Don't protest self-driving cars, protest the laws you feel shouldn't apply to you. After all, there are plenty of other reasons jaywalking laws might become more strictly enforced.
The term "jaywalking" was a slur invented by car companies to steal rights from pedestrians. If cars can't avoid people, the cars need to be separated by physical barriers or removed.
This is in no way contradicting my point.

A pedestrian may illegally have entered a road, but still have right-of-way, and self driving cars will need to account for that.

However, protesting self driving cars will not change whether walking in the street is legal, since it already is not.

Therefore, whether you do so and get fined by police is entirely up to their discretion, which could change at any time for any reason.
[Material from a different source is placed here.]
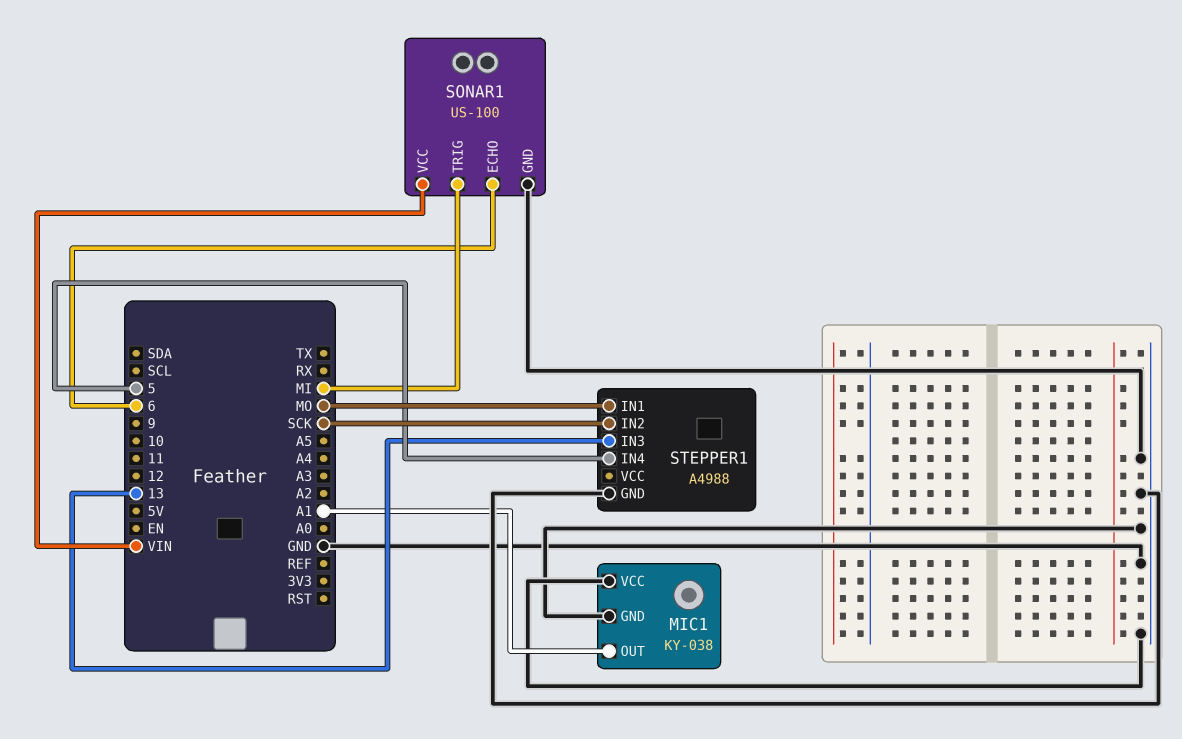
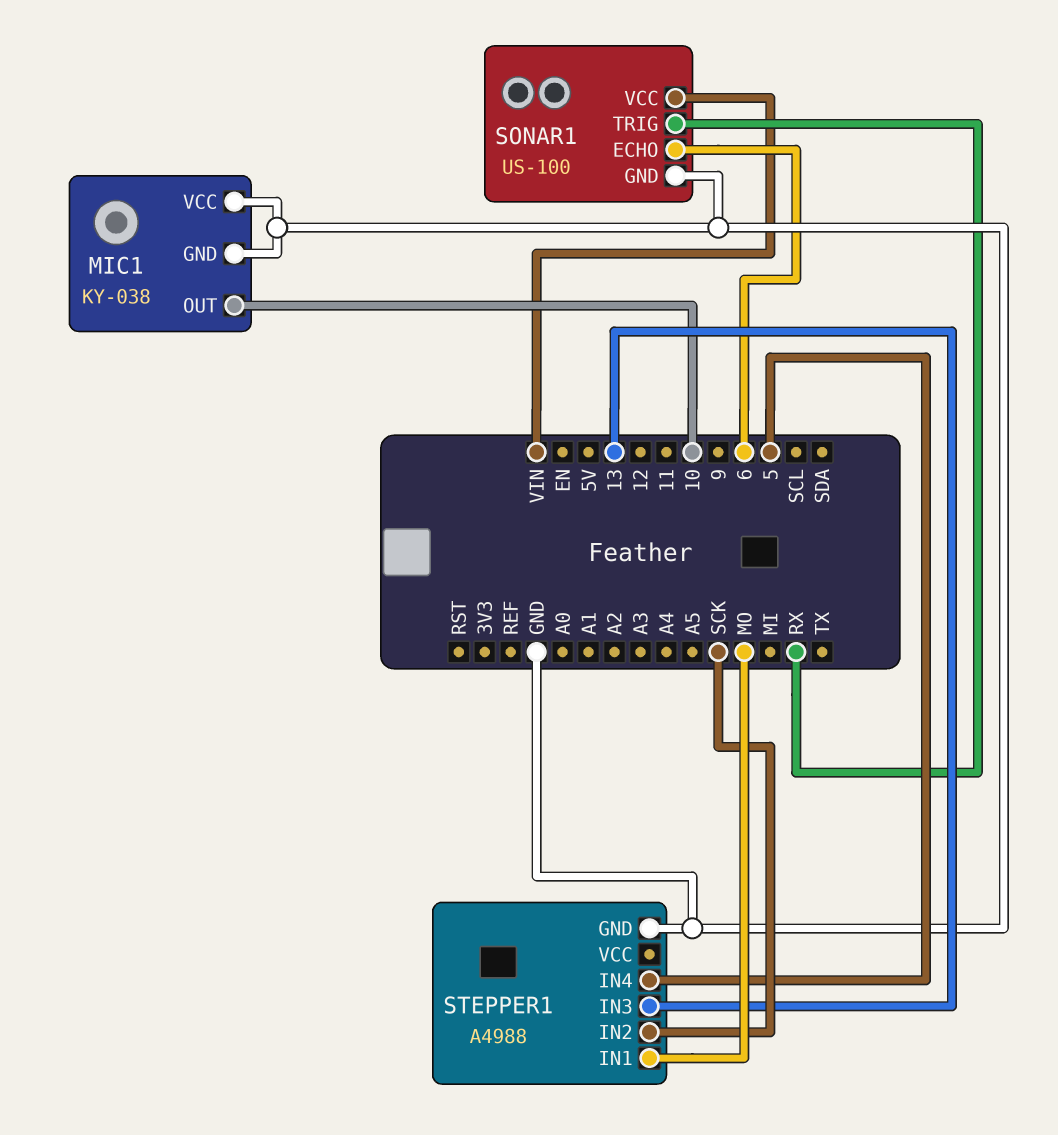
MIC1 pin OUT: A1 -> 10
SONAR1 pin TRIG: MI -> RX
If you want it to be legal, protest the illegality, not the car company.

If I'm not mistaken, car makers first lobbied to outlaw jaywalking. So if it's anything like the past, protesting self-driving cars and protesting the laws will amount to the same thing.
The laws are already on the books. Police could choose to apply heavier enforcement regardless of whether or not self driving cars become a thing.
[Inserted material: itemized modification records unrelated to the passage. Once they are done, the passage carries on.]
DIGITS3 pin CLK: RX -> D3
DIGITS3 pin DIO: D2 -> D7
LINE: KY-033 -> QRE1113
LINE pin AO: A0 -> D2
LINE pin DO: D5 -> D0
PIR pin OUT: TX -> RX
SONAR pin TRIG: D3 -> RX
If the law itself is unjust or inappropriate, protest the law.

Lol or perhaps jaywalking laws should be loosened if they're not being applied anyways in most cities.
It depends on the city. My nearest metro does enforce them... at locations for which a particularly large number of people are wont to illegally cross, such as around the University.

Otherwise, enforcement is spotty at best, because the police have better things to do, such as ticket parked cars with expired tabs or meters.

If there were a sudden uptick in pedestrian-car collisions, you can bet they'll crack down.

None of the above addresses whether the law SHOULD be on the books, which is what people should put their efforts towards changing, if they feel is unjust. Protesting car companies that make self driving cars because they don't like an already existing set of laws is just misguided at best, and intellectually dishonest at worst.

They already aren't built for pedestrians in most of the world. I'd be happy just removing the chance that I get killed by a car because the driver wasn't feeling good that day.

That said... I think passengers in self-driving cars will learn to be more patient and we can allow self-driving cars to yield to pedestrians more often.